The Financial Accounting Standards Board has issued an eagerly anticipated exposure draft of a proposed accounting standards update for financial instruments, a major sticking point in FASBs efforts to converge U.S. GAAP with International Financial Reporting Standards.
Among other changes, the proposed update would seek to bring more transparency into financial statements by incorporating both amortized cost and fair value information about financial instruments held for collection or payment of cash flows. The proposal also aims to provide more timely information on anticipated credit losses to financial statement users by removing the probable threshold for recognizing credit losses. It seeks to better portray the results of asset-liability management activities at financial institutions. In the proposal, non-public entities with less than $1 billion in total consolidated assets would be allowed a four year deferral beyond the effective date from certain requirements relating to loans and core deposits.
Other potential improvements addressed by the ASU include a single credit impairment model for both loans and debt securities. The criteria for hedge accounting would be simplified in order to improve the consistency in the reporting of the economic impacts of hedging activities.
The changes we are proposing are aimed at improving the accounting for financial instruments in a number of ways, said FASB Chairman Robert Herz in a statement. The proposal would impact the reporting by financial institutions and all other entities that have financial instruments as the goal of greater transparency in financial statements is pursued.
FASB is encouraging all interested parties to carefully review the proposal and provide their comments.
The comment period for the proposed ASU extends through Sept. 30, 2010. FASB will also hold additional public roundtable meetings immediately following in October to collect further input. Details will be announced later.

**Source material**:
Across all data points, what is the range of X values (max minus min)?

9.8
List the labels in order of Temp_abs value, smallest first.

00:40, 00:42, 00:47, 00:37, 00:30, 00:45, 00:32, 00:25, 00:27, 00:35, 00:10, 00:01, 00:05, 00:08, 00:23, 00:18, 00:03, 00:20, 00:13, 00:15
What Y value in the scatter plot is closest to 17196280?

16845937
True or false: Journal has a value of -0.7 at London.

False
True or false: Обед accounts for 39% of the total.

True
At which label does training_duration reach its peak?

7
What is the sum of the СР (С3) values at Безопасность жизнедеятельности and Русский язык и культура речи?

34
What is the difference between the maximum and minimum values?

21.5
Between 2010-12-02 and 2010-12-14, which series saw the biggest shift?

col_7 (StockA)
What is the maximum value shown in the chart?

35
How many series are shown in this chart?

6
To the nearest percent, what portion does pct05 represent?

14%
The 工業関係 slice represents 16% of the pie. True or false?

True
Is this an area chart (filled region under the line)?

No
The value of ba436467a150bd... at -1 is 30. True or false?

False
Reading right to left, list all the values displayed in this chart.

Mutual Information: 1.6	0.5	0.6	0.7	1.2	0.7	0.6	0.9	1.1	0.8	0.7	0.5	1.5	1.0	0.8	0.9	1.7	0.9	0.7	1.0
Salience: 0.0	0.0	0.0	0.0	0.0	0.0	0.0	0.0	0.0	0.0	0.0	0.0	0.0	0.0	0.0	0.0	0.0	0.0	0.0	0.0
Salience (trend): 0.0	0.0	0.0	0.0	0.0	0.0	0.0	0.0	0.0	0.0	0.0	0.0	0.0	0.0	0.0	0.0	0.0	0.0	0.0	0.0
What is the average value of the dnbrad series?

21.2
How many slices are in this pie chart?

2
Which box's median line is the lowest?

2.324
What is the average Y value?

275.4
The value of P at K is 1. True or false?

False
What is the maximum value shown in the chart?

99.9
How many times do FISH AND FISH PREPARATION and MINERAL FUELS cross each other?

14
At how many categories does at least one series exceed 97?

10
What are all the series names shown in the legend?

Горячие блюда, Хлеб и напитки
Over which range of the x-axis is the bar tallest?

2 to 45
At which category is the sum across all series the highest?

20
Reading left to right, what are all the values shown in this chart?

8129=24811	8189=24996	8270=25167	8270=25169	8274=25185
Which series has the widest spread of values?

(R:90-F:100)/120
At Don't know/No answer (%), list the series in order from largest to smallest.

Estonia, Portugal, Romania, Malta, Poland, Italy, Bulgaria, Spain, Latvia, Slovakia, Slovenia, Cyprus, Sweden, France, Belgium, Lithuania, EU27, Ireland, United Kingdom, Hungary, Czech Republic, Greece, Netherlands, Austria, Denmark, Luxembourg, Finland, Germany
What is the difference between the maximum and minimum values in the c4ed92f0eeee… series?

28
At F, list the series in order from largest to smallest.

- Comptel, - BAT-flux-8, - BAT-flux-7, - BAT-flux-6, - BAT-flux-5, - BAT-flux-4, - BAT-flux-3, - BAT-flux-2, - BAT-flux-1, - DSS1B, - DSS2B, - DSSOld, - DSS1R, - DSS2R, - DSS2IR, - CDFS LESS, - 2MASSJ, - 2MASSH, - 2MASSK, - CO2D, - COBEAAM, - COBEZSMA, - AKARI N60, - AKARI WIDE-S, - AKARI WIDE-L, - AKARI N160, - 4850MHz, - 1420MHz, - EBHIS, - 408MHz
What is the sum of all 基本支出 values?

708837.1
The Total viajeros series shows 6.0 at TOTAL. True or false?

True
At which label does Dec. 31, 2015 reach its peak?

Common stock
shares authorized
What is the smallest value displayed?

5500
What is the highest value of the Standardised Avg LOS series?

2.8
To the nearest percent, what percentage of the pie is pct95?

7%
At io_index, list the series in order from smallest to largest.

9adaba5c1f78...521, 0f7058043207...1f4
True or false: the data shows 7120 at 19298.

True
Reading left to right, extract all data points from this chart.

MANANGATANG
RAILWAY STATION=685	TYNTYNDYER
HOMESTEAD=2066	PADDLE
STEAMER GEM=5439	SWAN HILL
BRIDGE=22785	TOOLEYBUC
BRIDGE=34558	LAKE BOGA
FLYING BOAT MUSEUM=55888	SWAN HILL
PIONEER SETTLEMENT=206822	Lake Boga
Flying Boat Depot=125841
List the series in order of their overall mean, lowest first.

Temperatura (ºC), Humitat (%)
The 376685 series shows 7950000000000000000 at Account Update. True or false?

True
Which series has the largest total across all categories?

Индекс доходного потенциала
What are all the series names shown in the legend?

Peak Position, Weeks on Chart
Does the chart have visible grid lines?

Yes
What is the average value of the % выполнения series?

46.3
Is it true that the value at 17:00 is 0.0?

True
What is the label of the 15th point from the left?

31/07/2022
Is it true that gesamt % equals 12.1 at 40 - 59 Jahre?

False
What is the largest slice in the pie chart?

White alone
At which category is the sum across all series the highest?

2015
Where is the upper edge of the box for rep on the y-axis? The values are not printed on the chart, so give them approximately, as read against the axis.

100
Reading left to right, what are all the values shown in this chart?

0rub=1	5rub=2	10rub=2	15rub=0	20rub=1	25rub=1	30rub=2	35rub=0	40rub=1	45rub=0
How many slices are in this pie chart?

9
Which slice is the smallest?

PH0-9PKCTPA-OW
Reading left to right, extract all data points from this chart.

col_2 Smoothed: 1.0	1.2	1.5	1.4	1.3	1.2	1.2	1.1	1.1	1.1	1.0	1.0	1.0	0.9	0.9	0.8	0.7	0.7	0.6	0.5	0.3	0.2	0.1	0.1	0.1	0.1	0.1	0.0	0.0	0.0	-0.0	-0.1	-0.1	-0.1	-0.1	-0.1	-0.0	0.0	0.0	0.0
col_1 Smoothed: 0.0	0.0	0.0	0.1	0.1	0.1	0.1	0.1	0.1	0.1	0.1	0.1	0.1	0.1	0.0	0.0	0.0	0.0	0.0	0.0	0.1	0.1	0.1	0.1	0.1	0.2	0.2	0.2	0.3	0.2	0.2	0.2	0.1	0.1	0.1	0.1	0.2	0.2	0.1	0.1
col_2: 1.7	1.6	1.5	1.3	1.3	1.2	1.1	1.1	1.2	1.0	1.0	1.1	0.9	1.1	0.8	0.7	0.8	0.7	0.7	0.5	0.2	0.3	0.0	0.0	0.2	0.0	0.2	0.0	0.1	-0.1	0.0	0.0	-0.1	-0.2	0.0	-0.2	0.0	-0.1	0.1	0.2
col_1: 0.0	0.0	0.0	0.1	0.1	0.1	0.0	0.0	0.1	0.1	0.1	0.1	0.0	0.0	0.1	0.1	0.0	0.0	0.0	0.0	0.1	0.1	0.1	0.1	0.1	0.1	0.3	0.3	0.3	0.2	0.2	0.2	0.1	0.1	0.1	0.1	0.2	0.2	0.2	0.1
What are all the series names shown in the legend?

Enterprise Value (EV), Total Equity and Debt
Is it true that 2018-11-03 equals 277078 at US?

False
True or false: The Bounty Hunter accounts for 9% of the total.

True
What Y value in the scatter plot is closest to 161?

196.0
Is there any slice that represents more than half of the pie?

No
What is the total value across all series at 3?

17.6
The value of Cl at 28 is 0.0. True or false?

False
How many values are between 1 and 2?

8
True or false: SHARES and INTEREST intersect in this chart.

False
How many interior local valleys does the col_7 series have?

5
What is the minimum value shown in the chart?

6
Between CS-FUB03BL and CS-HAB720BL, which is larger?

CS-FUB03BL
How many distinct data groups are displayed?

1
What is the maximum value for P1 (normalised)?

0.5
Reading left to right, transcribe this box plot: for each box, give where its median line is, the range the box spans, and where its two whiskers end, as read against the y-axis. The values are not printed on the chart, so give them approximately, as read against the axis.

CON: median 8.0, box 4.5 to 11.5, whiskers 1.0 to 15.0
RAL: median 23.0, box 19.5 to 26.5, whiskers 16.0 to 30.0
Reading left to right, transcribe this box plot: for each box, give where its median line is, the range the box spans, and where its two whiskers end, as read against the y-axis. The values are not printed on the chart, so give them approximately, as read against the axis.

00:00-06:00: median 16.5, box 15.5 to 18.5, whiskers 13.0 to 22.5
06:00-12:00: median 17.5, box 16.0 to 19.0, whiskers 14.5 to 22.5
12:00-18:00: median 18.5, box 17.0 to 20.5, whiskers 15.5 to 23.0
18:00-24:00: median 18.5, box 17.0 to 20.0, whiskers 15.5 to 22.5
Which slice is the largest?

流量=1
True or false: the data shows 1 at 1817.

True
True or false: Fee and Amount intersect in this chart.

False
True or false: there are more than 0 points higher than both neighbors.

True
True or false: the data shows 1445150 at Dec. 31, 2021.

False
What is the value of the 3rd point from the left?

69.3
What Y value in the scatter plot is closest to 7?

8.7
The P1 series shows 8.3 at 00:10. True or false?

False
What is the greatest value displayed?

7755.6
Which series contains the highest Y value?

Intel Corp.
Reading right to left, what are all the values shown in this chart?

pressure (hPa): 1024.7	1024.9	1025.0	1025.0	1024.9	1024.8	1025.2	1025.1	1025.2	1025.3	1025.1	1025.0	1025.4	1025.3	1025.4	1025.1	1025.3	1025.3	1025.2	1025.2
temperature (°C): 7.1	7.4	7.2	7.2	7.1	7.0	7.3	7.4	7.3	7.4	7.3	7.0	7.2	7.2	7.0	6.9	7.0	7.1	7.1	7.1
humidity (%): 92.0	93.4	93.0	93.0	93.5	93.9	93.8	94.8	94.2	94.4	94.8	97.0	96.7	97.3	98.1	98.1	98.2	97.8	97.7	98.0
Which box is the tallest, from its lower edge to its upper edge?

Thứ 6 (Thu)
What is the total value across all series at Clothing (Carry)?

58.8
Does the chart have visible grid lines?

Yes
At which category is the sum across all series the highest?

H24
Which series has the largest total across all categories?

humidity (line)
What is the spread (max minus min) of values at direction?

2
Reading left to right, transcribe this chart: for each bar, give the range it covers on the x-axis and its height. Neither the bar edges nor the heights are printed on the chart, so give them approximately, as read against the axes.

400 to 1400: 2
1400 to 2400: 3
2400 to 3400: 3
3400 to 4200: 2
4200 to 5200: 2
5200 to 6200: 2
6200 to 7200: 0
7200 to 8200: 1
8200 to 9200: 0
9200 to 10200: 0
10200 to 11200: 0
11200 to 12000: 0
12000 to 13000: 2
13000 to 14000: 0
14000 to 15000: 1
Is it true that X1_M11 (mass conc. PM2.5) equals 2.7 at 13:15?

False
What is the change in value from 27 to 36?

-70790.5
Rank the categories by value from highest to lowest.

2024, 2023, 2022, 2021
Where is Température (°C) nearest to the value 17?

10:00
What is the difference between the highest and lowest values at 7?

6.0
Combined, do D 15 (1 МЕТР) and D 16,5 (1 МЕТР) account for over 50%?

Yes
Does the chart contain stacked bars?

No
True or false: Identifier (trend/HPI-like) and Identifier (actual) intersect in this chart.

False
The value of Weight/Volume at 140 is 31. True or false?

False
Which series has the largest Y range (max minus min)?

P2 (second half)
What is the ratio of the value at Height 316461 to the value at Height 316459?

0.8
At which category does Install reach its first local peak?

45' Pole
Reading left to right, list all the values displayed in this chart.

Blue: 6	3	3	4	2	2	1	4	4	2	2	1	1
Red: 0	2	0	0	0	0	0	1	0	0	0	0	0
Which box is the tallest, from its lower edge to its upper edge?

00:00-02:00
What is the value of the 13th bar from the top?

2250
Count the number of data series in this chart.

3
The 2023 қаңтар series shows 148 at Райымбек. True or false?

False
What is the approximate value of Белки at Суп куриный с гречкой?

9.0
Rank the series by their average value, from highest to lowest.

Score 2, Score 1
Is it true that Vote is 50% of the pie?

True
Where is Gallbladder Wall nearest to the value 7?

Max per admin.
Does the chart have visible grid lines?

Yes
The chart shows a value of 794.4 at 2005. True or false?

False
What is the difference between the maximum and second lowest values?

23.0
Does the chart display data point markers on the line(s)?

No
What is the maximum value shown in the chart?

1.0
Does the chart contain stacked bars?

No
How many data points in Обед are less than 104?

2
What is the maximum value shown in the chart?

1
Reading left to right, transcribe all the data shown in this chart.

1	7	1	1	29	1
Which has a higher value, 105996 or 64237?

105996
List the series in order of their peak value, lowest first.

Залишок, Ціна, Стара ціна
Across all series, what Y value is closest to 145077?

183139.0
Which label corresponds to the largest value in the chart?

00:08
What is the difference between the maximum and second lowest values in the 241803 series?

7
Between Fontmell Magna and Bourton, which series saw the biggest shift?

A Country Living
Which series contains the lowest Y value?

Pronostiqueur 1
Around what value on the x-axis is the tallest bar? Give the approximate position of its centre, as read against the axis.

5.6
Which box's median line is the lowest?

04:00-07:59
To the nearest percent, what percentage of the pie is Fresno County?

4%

**Instructions for the task**:
Copy the passage of the piece on FASB's proposed standard for financial instruments word for word, from "Other potential improvements" to "provide their comments.".

**Your solution**:
Other potential improvements addressed by the ASU include a single credit impairment model for both loans and debt securities. The criteria for hedge accounting would be simplified in order to improve the consistency in the reporting of the economic impacts of hedging activities.
The changes we are proposing are aimed at improving the accounting for financial instruments in a number of ways, said FASB Chairman Robert Herz in a statement. The proposal would impact the reporting by financial institutions and all other entities that have financial instruments as the goal of greater transparency in financial statements is pursued.
FASB is encouraging all interested parties to carefully review the proposal and provide their comments.